Dataset entries:
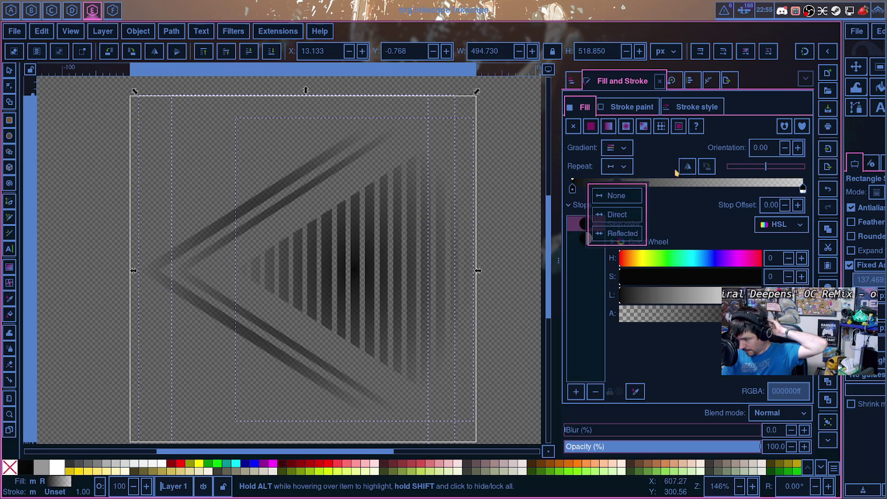
click(639, 131)
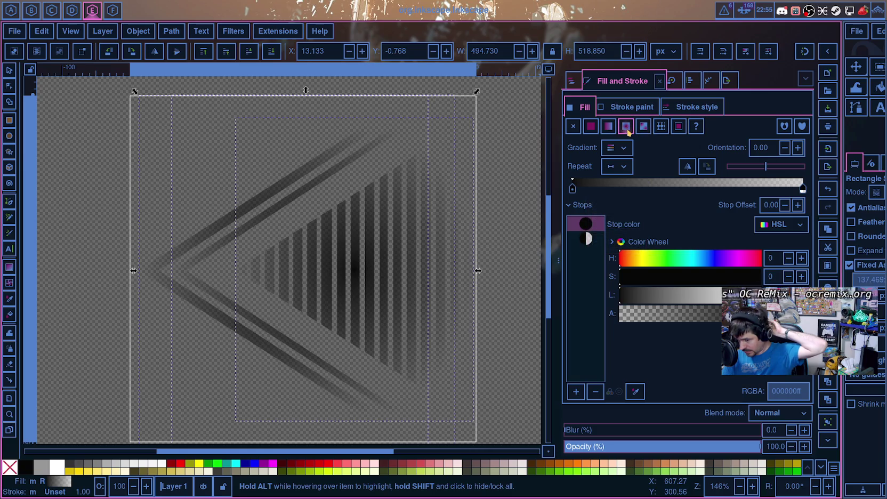
click(626, 127)
click(613, 130)
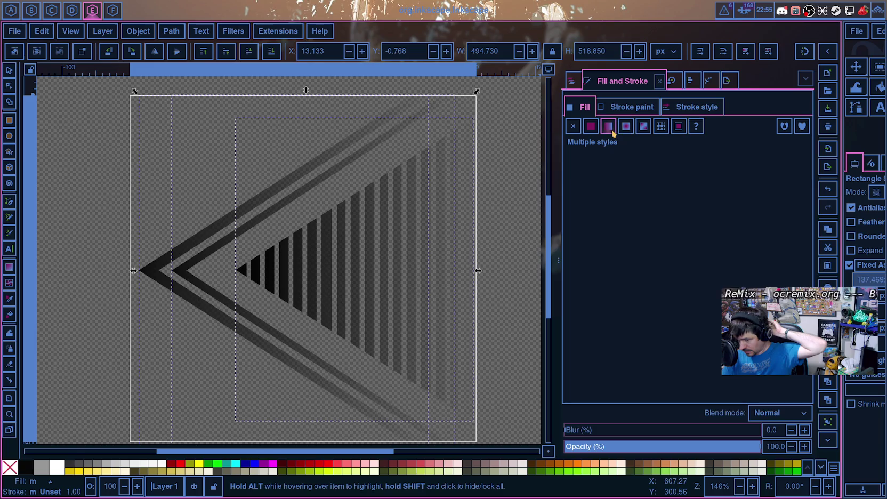
click(573, 81)
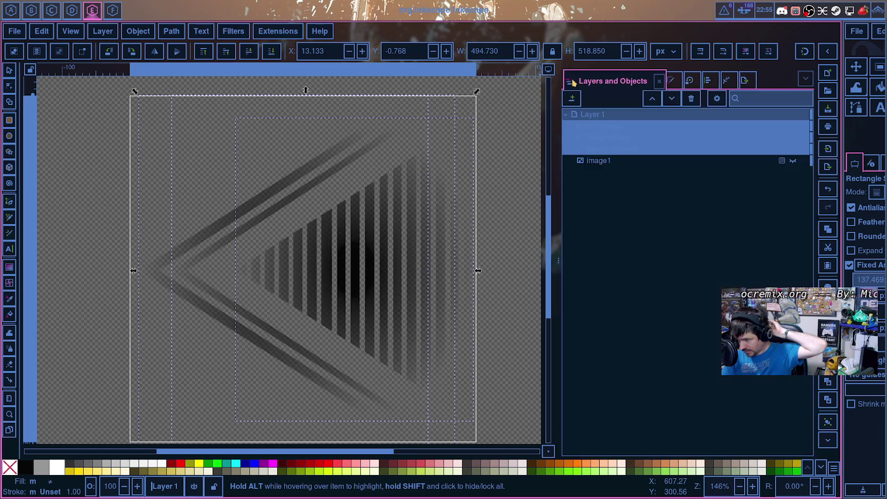
mouse_move(686, 113)
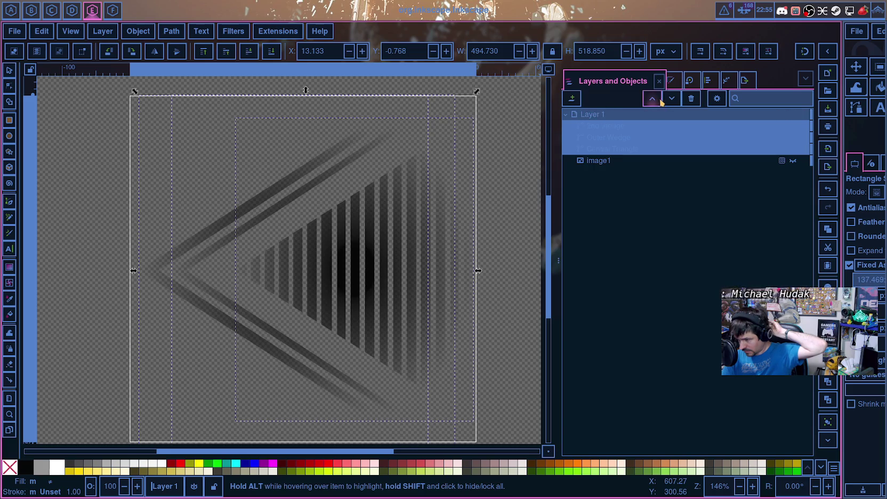
Step: Replace the stripes' gradient with a flat black 000000ff fill and show the layers list
click(671, 81)
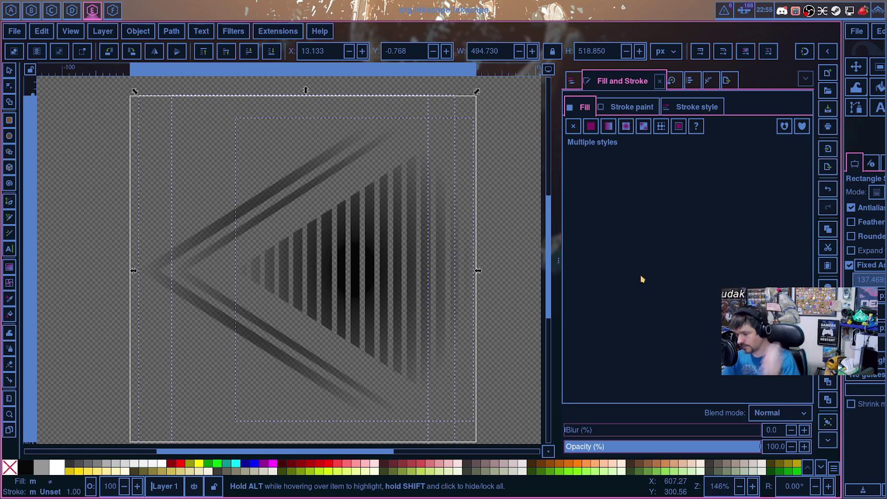
click(573, 126)
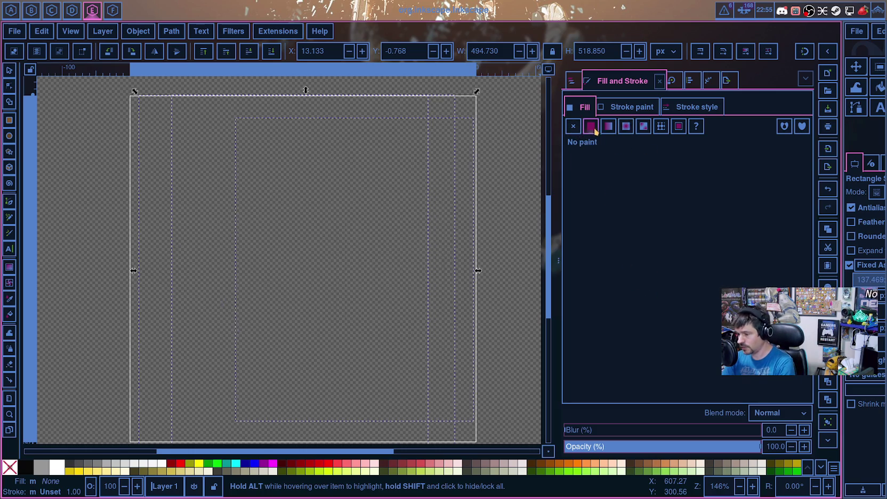
click(626, 126)
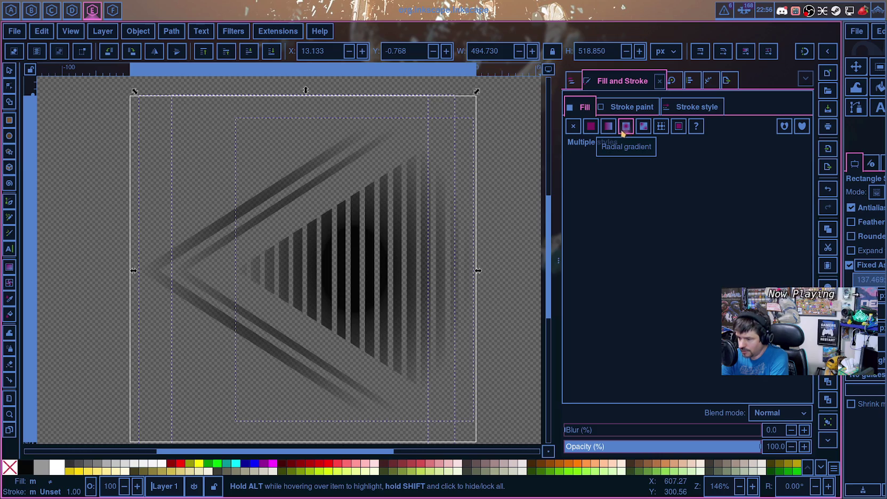
click(590, 127)
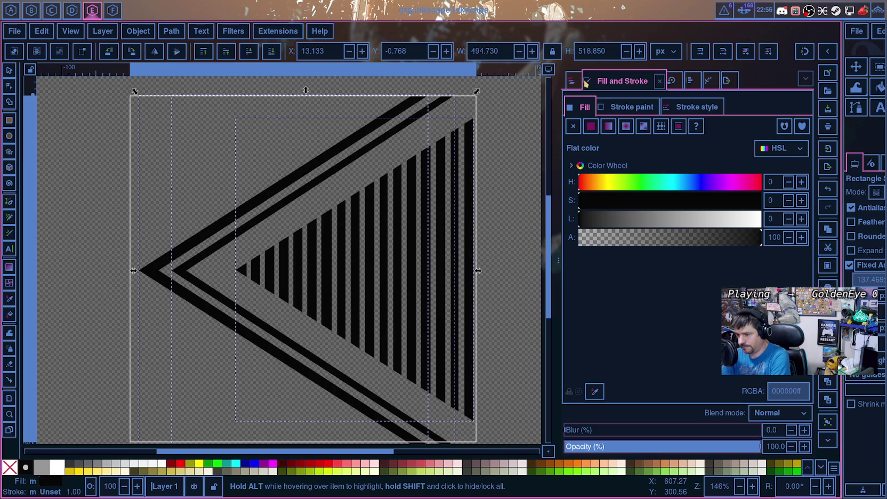
click(571, 80)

**What you are asked to do**
When the word "click" shows up in a line of the entries, report that line.

**Solution to the problem**
click(639, 131)
click(626, 127)
click(613, 130)
click(573, 81)
click(671, 81)
click(573, 126)
click(626, 126)
click(590, 127)
click(571, 80)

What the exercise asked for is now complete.